### What this task involves
Below are several records. Retype exactly those lines running from the one with "22: (504, 546, 3.25)" through the one with "45: (1000, 69, 7.46)", end lines included, and no others.

○ ○ ○

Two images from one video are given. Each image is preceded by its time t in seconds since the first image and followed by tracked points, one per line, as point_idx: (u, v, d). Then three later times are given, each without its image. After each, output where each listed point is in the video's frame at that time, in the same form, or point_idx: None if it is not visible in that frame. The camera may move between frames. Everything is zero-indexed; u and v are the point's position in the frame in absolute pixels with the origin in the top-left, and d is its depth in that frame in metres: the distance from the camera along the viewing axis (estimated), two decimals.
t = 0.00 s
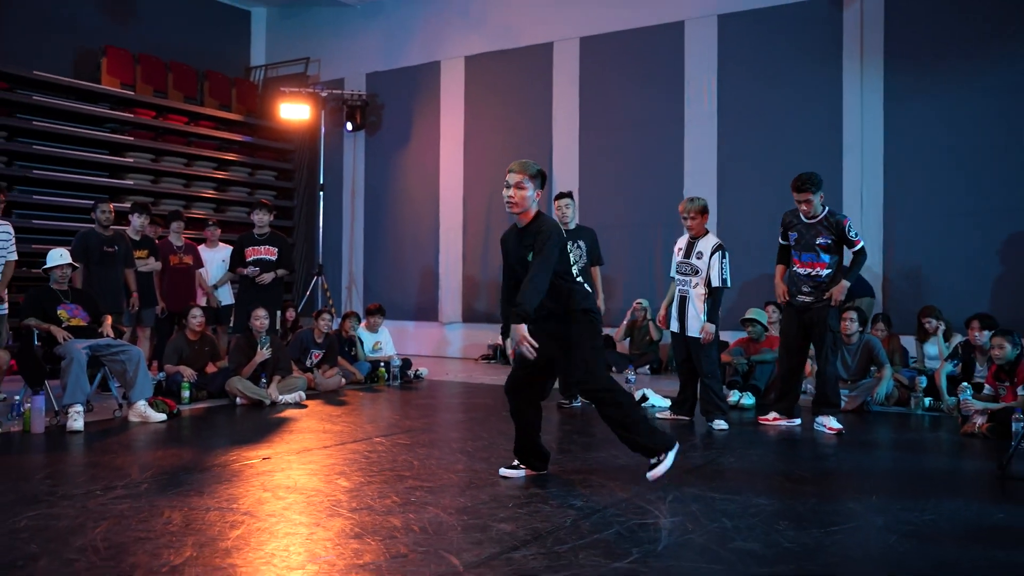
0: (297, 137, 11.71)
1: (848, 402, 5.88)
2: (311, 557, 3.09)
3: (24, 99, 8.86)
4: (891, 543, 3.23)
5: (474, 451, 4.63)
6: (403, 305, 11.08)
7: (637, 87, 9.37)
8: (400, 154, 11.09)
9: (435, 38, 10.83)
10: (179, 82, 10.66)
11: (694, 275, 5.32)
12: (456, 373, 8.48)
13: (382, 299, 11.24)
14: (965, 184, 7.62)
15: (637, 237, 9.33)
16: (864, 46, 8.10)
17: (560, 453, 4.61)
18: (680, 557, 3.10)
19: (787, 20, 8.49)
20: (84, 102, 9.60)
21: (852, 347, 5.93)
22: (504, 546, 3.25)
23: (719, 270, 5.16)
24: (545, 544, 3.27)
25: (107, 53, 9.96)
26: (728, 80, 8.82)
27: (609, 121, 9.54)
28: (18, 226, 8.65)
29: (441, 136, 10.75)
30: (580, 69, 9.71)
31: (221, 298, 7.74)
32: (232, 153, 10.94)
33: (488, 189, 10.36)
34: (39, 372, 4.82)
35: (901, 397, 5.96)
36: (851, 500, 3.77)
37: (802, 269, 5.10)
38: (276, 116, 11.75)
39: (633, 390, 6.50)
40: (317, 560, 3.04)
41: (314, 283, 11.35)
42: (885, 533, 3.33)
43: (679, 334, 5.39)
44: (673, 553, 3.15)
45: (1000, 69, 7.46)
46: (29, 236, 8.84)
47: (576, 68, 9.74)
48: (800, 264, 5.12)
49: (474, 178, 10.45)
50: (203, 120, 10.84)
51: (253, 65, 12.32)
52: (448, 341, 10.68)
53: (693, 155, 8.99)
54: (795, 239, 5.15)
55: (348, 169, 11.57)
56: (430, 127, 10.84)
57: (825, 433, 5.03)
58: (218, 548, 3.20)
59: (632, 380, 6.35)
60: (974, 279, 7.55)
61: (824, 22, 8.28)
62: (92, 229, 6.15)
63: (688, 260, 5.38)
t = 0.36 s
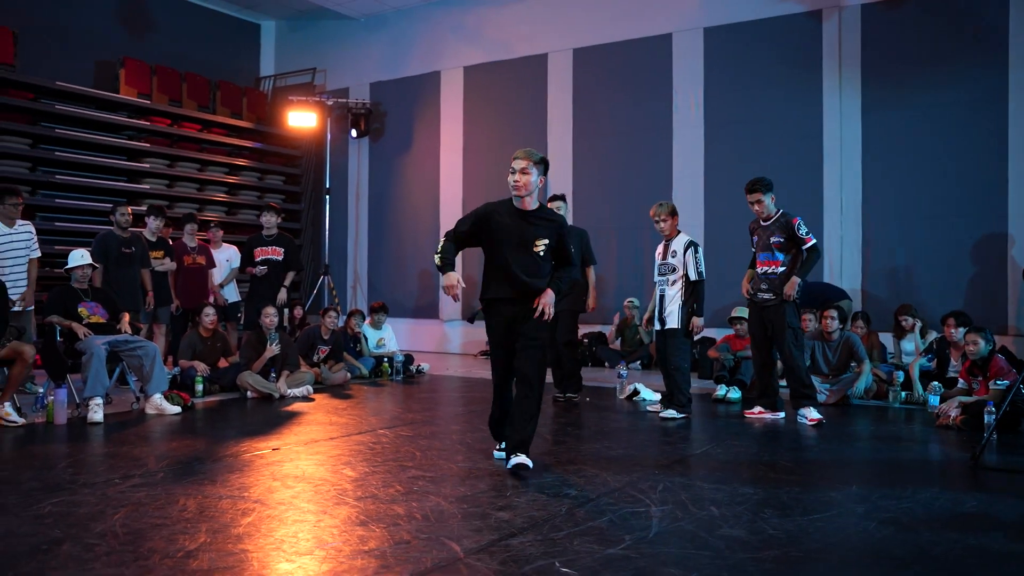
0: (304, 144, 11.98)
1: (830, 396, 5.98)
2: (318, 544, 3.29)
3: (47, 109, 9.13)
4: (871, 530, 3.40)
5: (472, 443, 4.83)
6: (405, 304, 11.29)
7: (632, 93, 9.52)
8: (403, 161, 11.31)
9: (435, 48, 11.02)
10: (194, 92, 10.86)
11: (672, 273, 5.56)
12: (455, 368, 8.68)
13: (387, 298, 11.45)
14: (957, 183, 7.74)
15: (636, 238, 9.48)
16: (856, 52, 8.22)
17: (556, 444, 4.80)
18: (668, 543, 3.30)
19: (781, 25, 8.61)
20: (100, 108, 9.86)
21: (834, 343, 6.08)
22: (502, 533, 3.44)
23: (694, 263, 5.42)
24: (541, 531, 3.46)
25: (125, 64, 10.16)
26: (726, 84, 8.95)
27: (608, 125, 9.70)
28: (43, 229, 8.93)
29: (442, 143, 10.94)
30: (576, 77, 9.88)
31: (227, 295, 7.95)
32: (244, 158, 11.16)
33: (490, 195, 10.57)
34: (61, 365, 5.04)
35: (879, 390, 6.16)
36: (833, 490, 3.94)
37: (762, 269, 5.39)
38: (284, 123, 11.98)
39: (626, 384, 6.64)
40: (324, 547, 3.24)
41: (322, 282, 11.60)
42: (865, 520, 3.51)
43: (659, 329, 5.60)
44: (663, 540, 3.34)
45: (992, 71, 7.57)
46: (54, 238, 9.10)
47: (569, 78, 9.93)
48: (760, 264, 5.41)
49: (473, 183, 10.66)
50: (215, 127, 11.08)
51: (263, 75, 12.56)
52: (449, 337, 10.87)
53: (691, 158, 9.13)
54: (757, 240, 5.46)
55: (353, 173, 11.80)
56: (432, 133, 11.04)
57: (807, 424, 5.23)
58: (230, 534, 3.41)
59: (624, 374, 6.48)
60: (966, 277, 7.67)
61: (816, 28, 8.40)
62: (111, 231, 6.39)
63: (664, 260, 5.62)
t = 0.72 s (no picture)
0: (334, 145, 12.08)
1: (860, 398, 5.92)
2: (349, 543, 3.31)
3: (82, 111, 9.26)
4: (902, 533, 3.36)
5: (502, 443, 4.84)
6: (433, 302, 11.33)
7: (661, 93, 9.50)
8: (432, 162, 11.35)
9: (465, 49, 11.04)
10: (226, 94, 10.95)
11: (690, 274, 5.55)
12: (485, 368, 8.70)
13: (415, 298, 11.50)
14: (989, 184, 7.66)
15: (662, 238, 9.45)
16: (889, 50, 8.14)
17: (585, 445, 4.79)
18: (697, 544, 3.29)
19: (813, 23, 8.54)
20: (131, 109, 9.97)
21: (867, 344, 6.02)
22: (531, 533, 3.45)
23: (711, 263, 5.41)
24: (570, 531, 3.46)
25: (158, 67, 10.27)
26: (756, 82, 8.90)
27: (636, 124, 9.68)
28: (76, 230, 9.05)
29: (471, 143, 10.97)
30: (605, 76, 9.87)
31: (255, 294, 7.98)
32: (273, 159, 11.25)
33: (518, 195, 10.59)
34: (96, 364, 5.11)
35: (912, 391, 6.11)
36: (865, 492, 3.90)
37: (784, 268, 5.35)
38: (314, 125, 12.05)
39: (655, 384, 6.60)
40: (354, 546, 3.26)
41: (350, 282, 11.69)
42: (897, 524, 3.47)
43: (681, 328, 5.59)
44: (691, 540, 3.34)
45: None
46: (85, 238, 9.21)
47: (598, 78, 9.93)
48: (783, 264, 5.38)
49: (504, 183, 10.66)
50: (246, 128, 11.16)
51: (293, 76, 12.65)
52: (476, 336, 10.91)
53: (720, 157, 9.09)
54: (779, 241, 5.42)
55: (382, 174, 11.86)
56: (461, 134, 11.07)
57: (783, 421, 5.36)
58: (262, 532, 3.44)
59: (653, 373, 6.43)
60: (999, 279, 7.58)
61: (849, 26, 8.33)
62: (144, 231, 6.45)
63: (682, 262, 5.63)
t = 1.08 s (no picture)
0: (340, 145, 12.08)
1: (868, 397, 5.89)
2: (354, 543, 3.31)
3: (89, 112, 9.29)
4: (910, 533, 3.36)
5: (508, 443, 4.84)
6: (439, 302, 11.34)
7: (667, 92, 9.50)
8: (438, 162, 11.36)
9: (471, 49, 11.04)
10: (231, 94, 11.00)
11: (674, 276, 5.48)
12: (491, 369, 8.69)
13: (421, 298, 11.50)
14: (997, 184, 7.63)
15: (668, 238, 9.45)
16: (896, 49, 8.12)
17: (591, 445, 4.79)
18: (703, 544, 3.29)
19: (819, 21, 8.52)
20: (138, 110, 10.00)
21: (874, 345, 6.00)
22: (537, 532, 3.45)
23: (693, 269, 5.35)
24: (575, 531, 3.46)
25: (165, 67, 10.33)
26: (763, 82, 8.88)
27: (641, 124, 9.67)
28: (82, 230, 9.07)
29: (477, 144, 10.97)
30: (611, 76, 9.86)
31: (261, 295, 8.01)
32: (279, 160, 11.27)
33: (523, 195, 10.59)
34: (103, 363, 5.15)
35: (920, 392, 6.07)
36: (873, 493, 3.89)
37: (783, 270, 5.41)
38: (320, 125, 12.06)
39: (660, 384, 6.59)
40: (360, 546, 3.26)
41: (356, 282, 11.69)
42: (904, 524, 3.46)
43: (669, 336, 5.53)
44: (698, 540, 3.33)
45: None
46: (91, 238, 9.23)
47: (603, 78, 9.92)
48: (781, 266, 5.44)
49: (510, 183, 10.65)
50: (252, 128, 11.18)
51: (299, 77, 12.67)
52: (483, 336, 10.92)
53: (727, 156, 9.08)
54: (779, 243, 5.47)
55: (388, 174, 11.87)
56: (466, 134, 11.07)
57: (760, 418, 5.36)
58: (268, 532, 3.45)
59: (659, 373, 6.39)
60: (1006, 278, 7.55)
61: (855, 25, 8.31)
62: (150, 231, 6.46)
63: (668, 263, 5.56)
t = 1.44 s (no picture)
0: (357, 146, 12.14)
1: (887, 398, 5.84)
2: (371, 542, 3.32)
3: (108, 114, 9.36)
4: (930, 536, 3.34)
5: (524, 443, 4.84)
6: (455, 301, 11.34)
7: (683, 91, 9.44)
8: (453, 162, 11.36)
9: (485, 50, 11.03)
10: (248, 95, 11.06)
11: (674, 274, 5.53)
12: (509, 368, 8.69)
13: (439, 297, 11.52)
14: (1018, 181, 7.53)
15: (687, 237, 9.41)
16: (915, 47, 8.03)
17: (608, 446, 4.79)
18: (721, 545, 3.27)
19: (836, 19, 8.43)
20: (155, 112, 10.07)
21: (892, 345, 5.97)
22: (553, 533, 3.45)
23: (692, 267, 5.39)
24: (592, 531, 3.45)
25: (184, 69, 10.34)
26: (780, 80, 8.82)
27: (657, 123, 9.62)
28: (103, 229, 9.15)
29: (493, 144, 10.96)
30: (627, 75, 9.82)
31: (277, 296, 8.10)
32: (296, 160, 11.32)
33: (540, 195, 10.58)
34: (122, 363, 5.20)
35: (940, 392, 6.01)
36: (892, 494, 3.86)
37: (788, 270, 5.36)
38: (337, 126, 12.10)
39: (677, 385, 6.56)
40: (377, 545, 3.27)
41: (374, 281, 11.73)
42: (924, 526, 3.44)
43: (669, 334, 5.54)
44: (715, 541, 3.31)
45: None
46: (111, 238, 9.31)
47: (619, 77, 9.88)
48: (787, 265, 5.38)
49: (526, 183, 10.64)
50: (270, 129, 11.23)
51: (315, 78, 12.72)
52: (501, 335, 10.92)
53: (744, 155, 9.02)
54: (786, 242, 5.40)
55: (404, 174, 11.89)
56: (482, 134, 11.07)
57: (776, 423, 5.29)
58: (286, 530, 3.47)
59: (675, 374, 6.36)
60: None
61: (874, 22, 8.22)
62: (168, 231, 6.51)
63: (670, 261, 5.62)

○ ○ ○

### Response
22: (504, 546, 3.25)
23: (719, 270, 5.16)
24: (545, 544, 3.27)
25: (107, 53, 9.96)
26: (728, 80, 8.82)
27: (609, 121, 9.54)
28: (18, 226, 8.65)
29: (441, 136, 10.75)
30: (580, 69, 9.71)
31: (221, 298, 7.74)
32: (232, 153, 10.94)
33: (488, 189, 10.36)
34: (39, 372, 4.82)
35: (901, 397, 5.96)
36: (851, 500, 3.77)
37: (802, 269, 5.10)
38: (276, 116, 11.75)
39: (633, 390, 6.50)
40: (317, 560, 3.04)
41: (314, 283, 11.35)
42: (885, 533, 3.33)
43: (679, 334, 5.39)
44: (673, 553, 3.15)
45: (1000, 69, 7.46)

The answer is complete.